* Records to process:
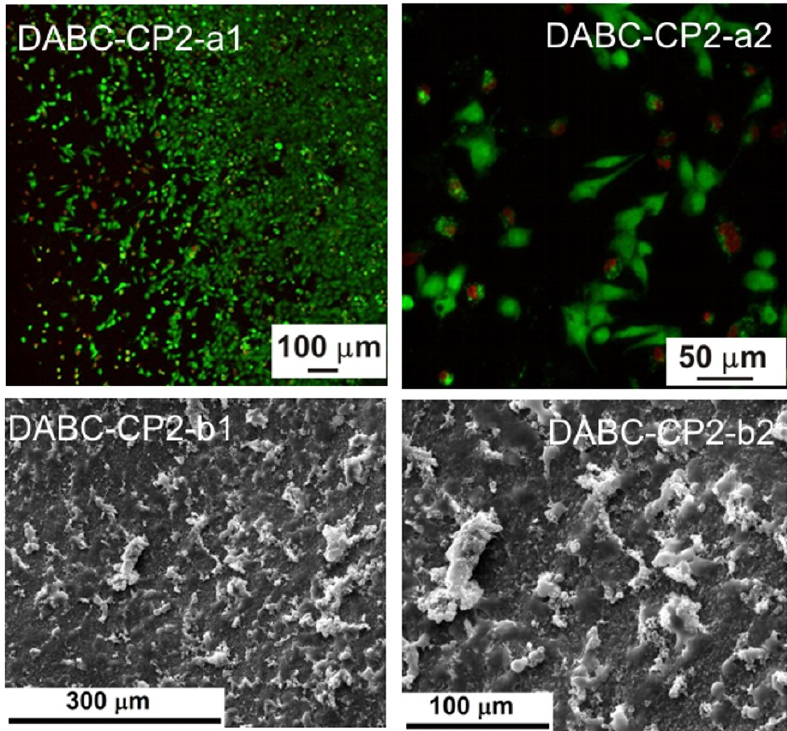
Figure 13. Fluorescence microscopy images ( a1 , a2 ) and SEM images ( b1 , b2 ) of the adherent cells in a DABC ‐ CP1 sample.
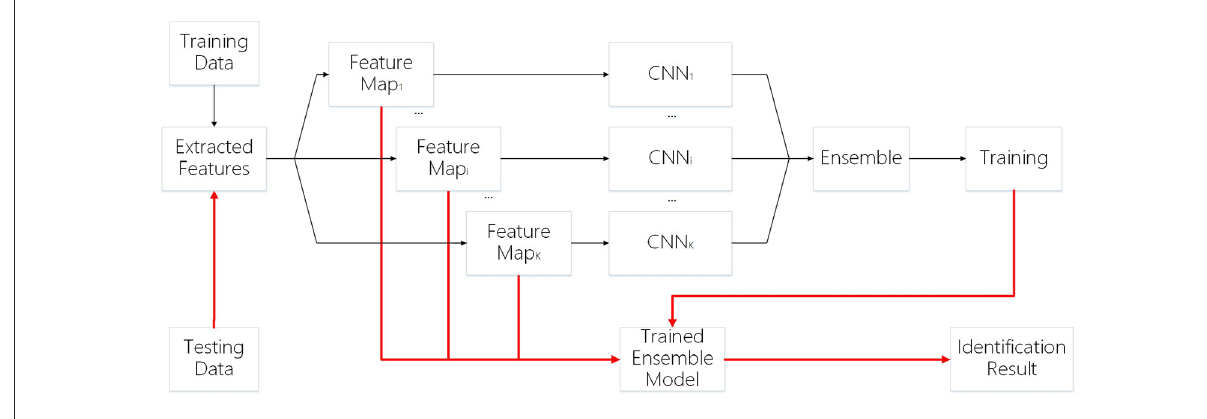
FIGURE1 Framework.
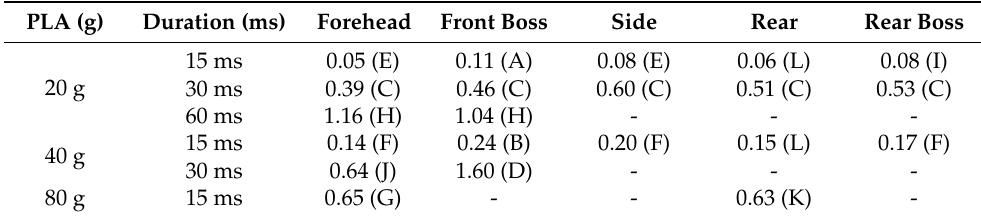
Table 1. Drop heights (m) and foam combination (A–L) (Appendices A and B) for each impact scenario tested. Those unable to be tested are left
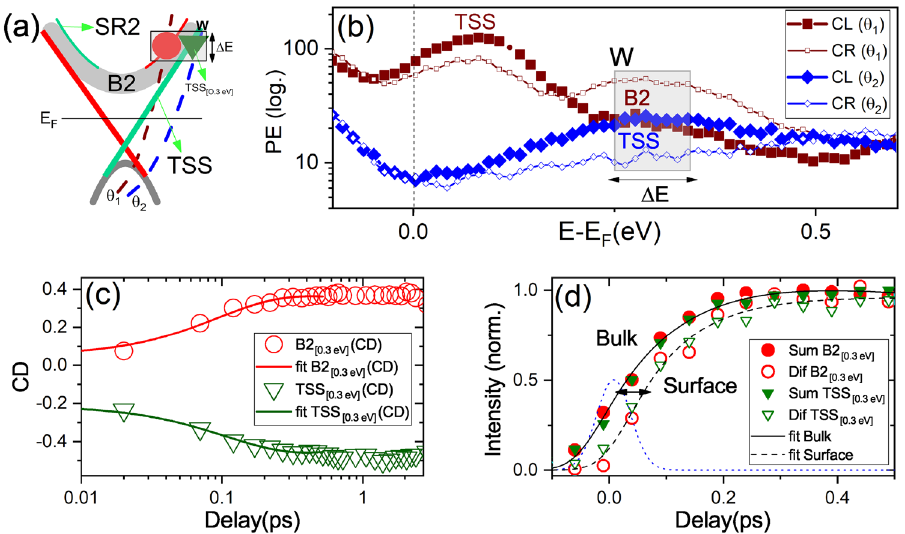
Figure 3. Panel ( a ) schematically represents the two angles θ 1 (brown) and θ 2 (blue) at which the data of panels ( b )–( d ) were acquired. The black dashed window (W) shows the energy-momentum region where B2 [ 0.3 eV ] (red circle) and TSS [ 0.3 eV ] (green triangle) are at the same energy level (see (cid:31) E in Fig. 2a ). Panel ( b ) shows the logarithmic EDCs at θ 1 (brown) and θ 2 (blue) taken with circular right (thin) and circular left (thick) probe polarization. ( c ) The time dependent CD of B2 [ 0.3 eV ] and TSS [ 0.3 eV ] . Solid lines are the corresponding exponential fits. ( d ) The dynamics of sum (S) and (D) difference circular light. Solid line is corresponding fit of S and dashed line of D. The dotted Gaussian profile represents the instrumental response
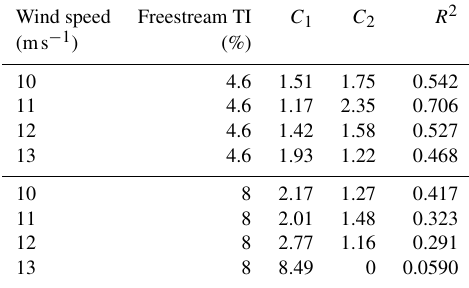
Table 3. Tuning constants for the turbulence data shown in Fig. 8. Wind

* Task item: Copy exactly the lines running from the beginning of the listing through the line that has "Table 1. Drop". Drop the pictures.

* The completed task:
Figure 13. Fluorescence microscopy images ( a1 , a2 ) and SEM images ( b1 , b2 ) of the adherent cells in a DABC ‐ CP1 sample.
FIGURE1 Framework.
Table 1. Drop heights (m) and foam combination (A–L) (Appendices A and B) for each impact scenario tested. Those unable to be tested are left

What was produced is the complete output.